A pressure group that includes the former head surgeon at Belford Hospital in Lochaber said they had been given a “definite commitment” that a timetable to replace Scotland’s busiest rural general will be given in December, following crunch talks with NHS Highland’s new Chief Executive Pam Dudek.
The health board agreed to allocate more senior staff to the project, which has stalled after land was acquired from Tesco in 2015 for £2million.
The campaign has been led by David Sedgwick, former head surgeon at the hospital which is the main centre for mountain trauma, retired GP Michael Foxley and John Hutchison, formerly of Highland Council, who was made an MBE in 2014 for services to rural communities.
Mr Sedgwick says he was told when he was appointed in 1992 that he “would be working in a new hospital within 10 years”.
It is not the first time the Lochaber community has faced a delay for health service improvements – the current Belford hospital opened in April 1965, almost 20 years after a report had recommended a replacement.

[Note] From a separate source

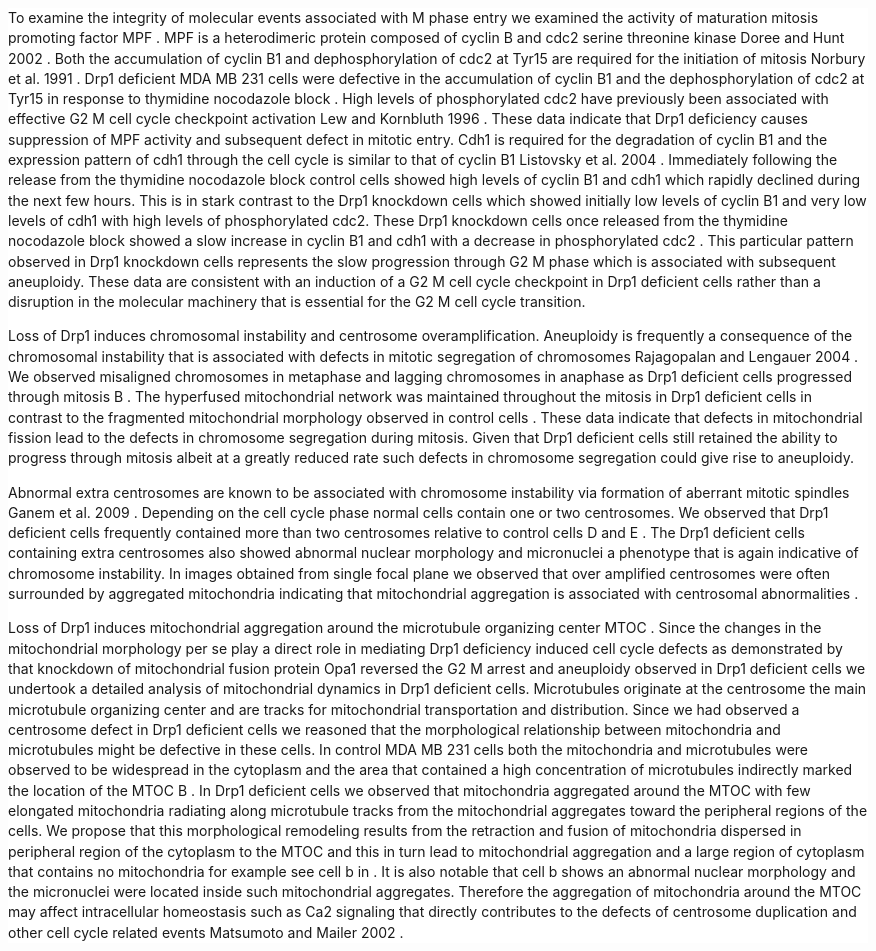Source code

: To examine the integrity of molecular events associated with M phase entry we examined the activity of maturation mitosis promoting factor MPF . MPF is a heterodimeric protein composed of cyclin B and cdc2 serine threonine kinase Doree and Hunt 2002 . Both the accumulation of cyclin B1 and dephosphorylation of cdc2 at Tyr15 are required for the initiation of mitosis Norbury et al. 1991 . Drp1 deficient MDA MB 231 cells were defective in the accumulation of cyclin B1 and the dephosphorylation of cdc2 at Tyr15 in response to thymidine nocodazole block . High levels of phosphorylated cdc2 have previously been associated with effective G2 M cell cycle checkpoint activation Lew and Kornbluth 1996 . These data indicate that Drp1 deficiency causes suppression of MPF activity and subsequent defect in mitotic entry. Cdh1 is required for the degradation of cyclin B1 and the expression pattern of cdh1 through the cell cycle is similar to that of cyclin B1 Listovsky et al. 2004 . Immediately following the release from the thymidine nocodazole block control cells showed high levels of cyclin B1 and cdh1 which rapidly declined during the next few hours. This is in stark contrast to the Drp1 knockdown cells which showed initially low levels of cyclin B1 and very low levels of cdh1 with high levels of phosphorylated cdc2. These Drp1 knockdown cells once released from the thymidine nocodazole block showed a slow increase in cyclin B1 and cdh1 with a decrease in phosphorylated cdc2 . This particular pattern observed in Drp1 knockdown cells represents the slow progression through G2 M phase which is associated with subsequent aneuploidy. These data are consistent with an induction of a G2 M cell cycle checkpoint in Drp1 deficient cells rather than a disruption in the molecular machinery that is essential for the G2 M cell cycle transition.

Loss of Drp1 induces chromosomal instability and centrosome overamplification. Aneuploidy is frequently a consequence of the chromosomal instability that is associated with defects in mitotic segregation of chromosomes Rajagopalan and Lengauer 2004 . We observed misaligned chromosomes in metaphase and lagging chromosomes in anaphase as Drp1 deficient cells progressed through mitosis B . The hyperfused mitochondrial network was maintained throughout the mitosis in Drp1 deficient cells in contrast to the fragmented mitochondrial morphology observed in control cells . These data indicate that defects in mitochondrial fission lead to the defects in chromosome segregation during mitosis. Given that Drp1 deficient cells still retained the ability to progress through mitosis albeit at a greatly reduced rate such defects in chromosome segregation could give rise to aneuploidy.

Abnormal extra centrosomes are known to be associated with chromosome instability via formation of aberrant mitotic spindles Ganem et al. 2009 . Depending on the cell cycle phase normal cells contain one or two centrosomes. We observed that Drp1 deficient cells frequently contained more than two centrosomes relative to control cells D and E . The Drp1 deficient cells containing extra centrosomes also showed abnormal nuclear morphology and micronuclei a phenotype that is again indicative of chromosome instability. In images obtained from single focal plane we observed that over amplified centrosomes were often surrounded by aggregated mitochondria indicating that mitochondrial aggregation is associated with centrosomal abnormalities .

Loss of Drp1 induces mitochondrial aggregation around the microtubule organizing center MTOC . Since the changes in the mitochondrial morphology per se play a direct role in mediating Drp1 deficiency induced cell cycle defects as demonstrated by that knockdown of mitochondrial fusion protein Opa1 reversed the G2 M arrest and aneuploidy observed in Drp1 deficient cells we undertook a detailed analysis of mitochondrial dynamics in Drp1 deficient cells. Microtubules originate at the centrosome the main microtubule organizing center and are tracks for mitochondrial transportation and distribution. Since we had observed a centrosome defect in Drp1 deficient cells we reasoned that the morphological relationship between mitochondria and microtubules might be defective in these cells. In control MDA MB 231 cells both the mitochondria and microtubules were observed to be widespread in the cytoplasm and the area that contained a high concentration of microtubules indirectly marked the location of the MTOC B . In Drp1 deficient cells we observed that mitochondria aggregated around the MTOC with few elongated mitochondria radiating along microtubule tracks from the mitochondrial aggregates toward the peripheral regions of the cells. We propose that this morphological remodeling results from the retraction and fusion of mitochondria dispersed in peripheral region of the cytoplasm to the MTOC and this in turn lead to mitochondrial aggregation and a large region of cytoplasm that contains no mitochondria for example see cell b in . It is also notable that cell b shows an abnormal nuclear morphology and the micronuclei were located inside such mitochondrial aggregates. Therefore the aggregation of mitochondria around the MTOC may affect intracellular homeostasis such as Ca2 signaling that directly contributes to the defects of centrosome duplication and other cell cycle related events Matsumoto and Mailer 2002 .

Mr Sedgwick said campaigners will be fighting to retain surgical capacity and has said the new hospital could be modelled on Orkney’s new £65m Balfour Hospital, which opened last year in Kirkwall, which he said serves a similar population but has fewer trauma cases.
In September the former head surgeon sent a strongly worded letter to NHS Highland criticising the ‘inexcusable delays’.
He wrote: “Five years after the land was acquired we have inconclusive and postponed meetings, no local project manager, no complete business case, no agreed clinical model – despite determined input by hospital staff.
“The only thing we have is opposition to specific needs, eg two theatres and a safe place for mental health patients.”
Mr Hutchison said the group was satisfied that some progress was finally being made on the project.
He said: “We now have a definite commitment to increase senior staff resources working on the project and to set a clear timetable by the end of this year that defines the steps leading up to the construction of the new Belford.”
Kate Forbes MSP said she was reassured that there was “renewed sense of urgency” about the replacement plan.
She said: “Ultimately, we all want to see a new hospital delivered in Fort William as soon as possible.”
In 2004, plans to make major service cuts at both the Belford and the Lorn and Islands District General Hospital in Oban sparked local protests.
An independent report previously recommended that the hospitals either merge, or be downgraded to carry out day surgery only.
A fifth of the population of Fort William is said to have turned out in protest, forcing health chiefs to put the decision on hold.
Ten years later, hundreds signed a petition calling for ante-natal scans to be re-instated after mothers were forced to travel to Raigmore hospital in Inverness.
The health board blamed national shortages of qualified staff for the service cut.
Professor Boyd Robertson, Chairman of NHS Highland, said the meeting to outline the next steps for the new hospital would happen before December 25.
He said: “We will meet again before Christmas to discuss plans for a refreshed timetable for both the replacement Belford Hospital and wider service re-design.”